Un argument que défend Christophe Duval-Arnould, délégué aux mutations économiques chez Saint-Gobain Développement. « TAE part de présupposés très forts, selon lesquels les personnes en grande précarité ont une grande valeur, de même que le collectif. Des présupposés qui rendent franchement très intelligents », dit-il. Déjà convaincu des bienfaits de la relation humaine dans l’entreprise, ce cadre, qui a fait un stage chez TAE il y a quelques mois, a pris conscience des réflexes de base des organisations, comme celui de sanctionner, sous prétexte de consignes en matière d’efficacité, au lieu d’examiner la réalité d’une situation. « Il faut avant tout comprendre et mettre en place de la conciliation », dit-il.

Collectif

« Nous avons également accueilli des chasseurs de têtes dans nos stages de formation, ajoute Didier Goubert. Ils y repèrent des signaux faibles, aussi bien en termes de management que de recrutement, dit-il. Les mentalités sont bien en train de changer. » En matière de recrutement, les DRH continuent à privilégier les candidats qui leur paraissent de prime abord les plus efficaces et ont parfois du mal à envisager d’embaucher d’autres profils, notamment ceux des plus « faibles ».

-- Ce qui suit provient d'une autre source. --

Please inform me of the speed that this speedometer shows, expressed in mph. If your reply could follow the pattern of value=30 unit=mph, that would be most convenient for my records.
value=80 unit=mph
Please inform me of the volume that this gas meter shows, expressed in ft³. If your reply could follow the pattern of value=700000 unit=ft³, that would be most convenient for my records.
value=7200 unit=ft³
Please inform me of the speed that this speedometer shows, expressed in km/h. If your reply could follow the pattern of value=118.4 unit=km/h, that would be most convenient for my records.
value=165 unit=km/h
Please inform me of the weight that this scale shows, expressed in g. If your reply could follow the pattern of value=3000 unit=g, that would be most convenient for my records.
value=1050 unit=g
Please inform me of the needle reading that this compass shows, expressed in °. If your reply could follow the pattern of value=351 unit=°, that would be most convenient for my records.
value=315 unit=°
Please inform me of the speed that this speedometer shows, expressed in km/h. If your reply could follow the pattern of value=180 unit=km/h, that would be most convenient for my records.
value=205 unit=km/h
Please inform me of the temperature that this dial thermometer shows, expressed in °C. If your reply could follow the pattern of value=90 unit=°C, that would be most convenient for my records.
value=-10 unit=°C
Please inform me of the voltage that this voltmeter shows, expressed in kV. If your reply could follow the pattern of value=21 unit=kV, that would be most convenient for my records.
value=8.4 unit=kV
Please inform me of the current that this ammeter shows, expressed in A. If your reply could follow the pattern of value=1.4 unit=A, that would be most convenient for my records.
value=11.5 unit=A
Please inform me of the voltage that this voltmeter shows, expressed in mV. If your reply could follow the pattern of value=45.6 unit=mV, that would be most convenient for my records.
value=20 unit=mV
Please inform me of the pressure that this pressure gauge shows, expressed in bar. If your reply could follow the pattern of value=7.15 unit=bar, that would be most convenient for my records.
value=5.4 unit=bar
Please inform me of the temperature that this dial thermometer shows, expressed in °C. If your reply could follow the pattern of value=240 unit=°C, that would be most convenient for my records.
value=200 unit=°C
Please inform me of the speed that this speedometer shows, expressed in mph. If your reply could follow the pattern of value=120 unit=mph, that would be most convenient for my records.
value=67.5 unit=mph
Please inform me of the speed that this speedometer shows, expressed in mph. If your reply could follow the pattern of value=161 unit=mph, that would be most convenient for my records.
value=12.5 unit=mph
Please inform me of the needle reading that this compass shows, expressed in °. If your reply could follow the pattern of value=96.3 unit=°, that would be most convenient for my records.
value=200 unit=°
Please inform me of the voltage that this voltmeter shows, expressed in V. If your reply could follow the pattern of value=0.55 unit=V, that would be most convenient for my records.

Toujours est-il qu’à l’issue du stage, les bénéficiaires comme Christophe Duval-Arnould sont convaincus que les profils fragiles peuvent apporter une nouvelle richesse à l’entreprise. Mieux, ils repartent gonflés à bloc, prêts à évangéliser leurs pairs. « Je travaille déjà pour l’inclusion des handicapés et le maintien dans l’emploi, indique Christophe Duval-Arnould, mais si je pouvais amener un groupe de managers de Saint-Gobain Développement non seulement à découvrir, ensemble, d’autres formes de management mais aussi à prendre conscience que le projet économique de toute entreprise doit être articulé autour d’un projet sociétal, fondé sur des valeurs humaines, sur le vivre ensemble, sur le respect et l’intégration de tous, alors je serai satisfait. » Selon lui, la mixité sociale est « la solution pour que les entreprises soient dans le juste et trouvent leur profonde raison d’être ». Des propos qui entrent en résonance avec les débats actuels sur l’objet social de l’entreprise.